India Confident About Chandrayaan-3 Mission, Aims for Lunar South Pole Landing

Chandrayaan-3 set to make historic lunar landing as India races against Russia

Attention India
3 Min Read

17 August 2023, Mumbai: India’s Chandrayaan-3 mission is brimming with confidence as it vies with Russia to explore uncharted lunar territory. The nation’s Union Minister of State (Independent Charge) for Science & Technology, Jitendra Singh, expressed optimism about the mission’s success, claiming India will become the first country to touch down on the lunar south pole. Singh highlighted that the exclusive findings from the mission would have global benefits. He noted that while the USA and USSR began space exploration earlier, it was India’s Chandrayaan that astounded the world with images of lunar surface water.

Fourth Country to land on moon

India is set to become the fourth country to land on the moon, and uniquely, its Chandrayaan-3 will target the elusive lunar south pole. The mission is scheduled to touch down on August 23, putting India in a race with Russia, whose lunar spacecraft Luna-25 aims for a soft landing on August 21. Jitendra Singh assured that Chandrayaan-3’s design ensures a safe landing window between 5.30 PM and 6.00 PM, a momentous event anticipated by people worldwide.

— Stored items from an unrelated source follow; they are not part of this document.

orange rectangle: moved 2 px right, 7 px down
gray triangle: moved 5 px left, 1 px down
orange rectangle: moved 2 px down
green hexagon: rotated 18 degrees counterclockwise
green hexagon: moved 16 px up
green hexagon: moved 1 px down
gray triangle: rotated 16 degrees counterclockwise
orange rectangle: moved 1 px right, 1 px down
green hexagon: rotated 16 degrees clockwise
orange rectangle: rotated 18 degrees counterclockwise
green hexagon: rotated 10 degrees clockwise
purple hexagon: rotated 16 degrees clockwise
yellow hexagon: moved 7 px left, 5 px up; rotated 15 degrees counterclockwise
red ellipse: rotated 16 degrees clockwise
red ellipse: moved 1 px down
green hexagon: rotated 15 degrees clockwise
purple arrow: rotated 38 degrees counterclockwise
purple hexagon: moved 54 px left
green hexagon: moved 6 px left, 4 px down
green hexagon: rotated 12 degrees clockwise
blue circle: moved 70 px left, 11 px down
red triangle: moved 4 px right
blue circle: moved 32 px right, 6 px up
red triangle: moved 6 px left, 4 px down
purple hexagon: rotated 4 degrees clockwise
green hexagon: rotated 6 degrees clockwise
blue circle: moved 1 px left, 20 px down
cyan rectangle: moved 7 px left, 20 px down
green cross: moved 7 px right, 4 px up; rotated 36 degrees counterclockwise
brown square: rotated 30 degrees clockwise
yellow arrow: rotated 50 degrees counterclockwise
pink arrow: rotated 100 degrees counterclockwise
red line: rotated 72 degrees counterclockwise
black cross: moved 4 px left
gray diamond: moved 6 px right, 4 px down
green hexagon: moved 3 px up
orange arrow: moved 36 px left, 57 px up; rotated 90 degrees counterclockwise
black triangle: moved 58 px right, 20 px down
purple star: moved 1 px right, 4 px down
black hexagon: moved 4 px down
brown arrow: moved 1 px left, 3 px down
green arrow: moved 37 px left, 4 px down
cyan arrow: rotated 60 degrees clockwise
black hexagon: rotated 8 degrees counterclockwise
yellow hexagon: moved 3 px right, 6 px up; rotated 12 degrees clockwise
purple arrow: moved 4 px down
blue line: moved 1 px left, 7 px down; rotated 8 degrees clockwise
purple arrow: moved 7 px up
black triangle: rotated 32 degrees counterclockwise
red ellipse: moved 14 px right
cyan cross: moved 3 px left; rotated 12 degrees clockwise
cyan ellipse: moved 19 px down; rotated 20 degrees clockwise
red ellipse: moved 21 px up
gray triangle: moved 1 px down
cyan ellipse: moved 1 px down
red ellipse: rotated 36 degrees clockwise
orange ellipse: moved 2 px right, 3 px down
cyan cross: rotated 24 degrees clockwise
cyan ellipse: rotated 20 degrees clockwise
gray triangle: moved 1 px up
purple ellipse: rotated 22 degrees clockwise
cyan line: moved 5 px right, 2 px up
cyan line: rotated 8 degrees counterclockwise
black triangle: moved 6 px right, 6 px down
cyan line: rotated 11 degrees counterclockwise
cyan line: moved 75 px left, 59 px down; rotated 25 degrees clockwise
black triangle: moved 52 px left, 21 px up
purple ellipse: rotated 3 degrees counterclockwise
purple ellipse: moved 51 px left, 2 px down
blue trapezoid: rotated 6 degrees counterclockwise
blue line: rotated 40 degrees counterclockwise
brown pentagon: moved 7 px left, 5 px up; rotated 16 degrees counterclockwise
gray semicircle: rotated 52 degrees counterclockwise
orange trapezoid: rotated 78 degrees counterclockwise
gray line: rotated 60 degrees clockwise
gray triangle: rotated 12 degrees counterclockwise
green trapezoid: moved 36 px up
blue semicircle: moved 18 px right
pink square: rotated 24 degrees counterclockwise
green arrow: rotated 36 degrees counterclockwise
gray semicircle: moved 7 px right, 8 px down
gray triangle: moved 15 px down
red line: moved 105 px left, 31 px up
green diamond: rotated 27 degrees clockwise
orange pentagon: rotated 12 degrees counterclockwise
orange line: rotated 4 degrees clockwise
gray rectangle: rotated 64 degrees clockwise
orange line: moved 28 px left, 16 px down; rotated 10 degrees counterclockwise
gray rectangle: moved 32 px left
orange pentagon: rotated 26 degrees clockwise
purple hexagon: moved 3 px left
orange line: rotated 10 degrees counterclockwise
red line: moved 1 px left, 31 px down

Jitendra Singh credited PM

Jitendra Singh credited Prime Minister Narendra Modi for creating a conducive environment for space endeavors. He projected India’s space sector to become a $1 trillion economy due to its current growth trajectory.The core goals of ISRO’s Chandrayaan-3 mission encompass showcasing a secure and gentle lunar landing, demonstrating rover mobility on the moon’s surface, and conducting on-site scientific experiments.

The Race

Singh reminisced about Chandrayaan-1, which initially revealed the presence of lunar surface water. Chandrayaan-3, he affirmed, would take these achievements to the next level.

Chandrayaan-3, India’s third lunar exploration mission, embarked on its journey on July 14 and successfully entered lunar orbit on August 5. Meanwhile, Russia’s Luna-25, launched on August 10, is taking a more direct trajectory to the moon, aiming for a landing on August 21. The Russian spacecraft’s swifter acceleration can be attributed to its lower lift-off mass compared to Chandrayaan-3.

As the race between India and Russia intensifies, eyes from across the globe remain fixed on these groundbreaking missions, eager to witness history in the making.